Fragment-based methods are quite popular in 2D QSAR/QSPR studies. In the advanced versions of these approaches for developing highly predictive models, one have to generate a huge set of descriptors that in turn requires well-designed algorithms and high-quality parallelism. To overcome these problems we developed the software for tagged generation of fragmental descriptors.

One of the most perspective programming paradigms is functional programming. Programs in pure functional languages are easy to parallelize, tend to be faultless, more clear, easy extensible [1]. Despite its tangible complexity for learning, functional programming is becoming rather popular, recently several chemoinformatics frameworks: OUCH and chemf were presented. We developed the program QLab for the fragmentation of molecular graphs in the imperative programming language (Java, using CDK), and ported it under the name FragmenT into the functional language (Haskell). Aware of the fact that graph operations is a core of chemoinformatics, FragmenT represents chemical structures by means of Functional Graph Library – a powerful tool for graph operations [2].
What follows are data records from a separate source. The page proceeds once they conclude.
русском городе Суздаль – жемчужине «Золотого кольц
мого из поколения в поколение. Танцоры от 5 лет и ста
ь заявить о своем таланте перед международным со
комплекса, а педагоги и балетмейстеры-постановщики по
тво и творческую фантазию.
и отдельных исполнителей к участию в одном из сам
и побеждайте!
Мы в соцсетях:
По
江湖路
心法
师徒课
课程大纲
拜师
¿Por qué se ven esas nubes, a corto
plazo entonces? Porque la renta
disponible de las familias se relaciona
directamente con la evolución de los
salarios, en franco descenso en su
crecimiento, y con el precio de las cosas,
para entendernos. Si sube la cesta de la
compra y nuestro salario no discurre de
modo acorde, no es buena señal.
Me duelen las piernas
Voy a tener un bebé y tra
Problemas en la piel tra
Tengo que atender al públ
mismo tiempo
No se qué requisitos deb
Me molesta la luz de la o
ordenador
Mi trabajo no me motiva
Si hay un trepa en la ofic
Using this software we processed several structure-activity/property databases containing hundreds of compounds and generated the sets of more than 500 000 fragmental descriptors in each case. Then for each database 100 most correlated with activity/property descriptors were selected using stagewise MLR. Based on selected descriptors the predictive models were developed using artificial neural networks (ANN) and Random Forest algorithms. Comparison with other fragmental descriptors generation software showed better predictive ability of our models.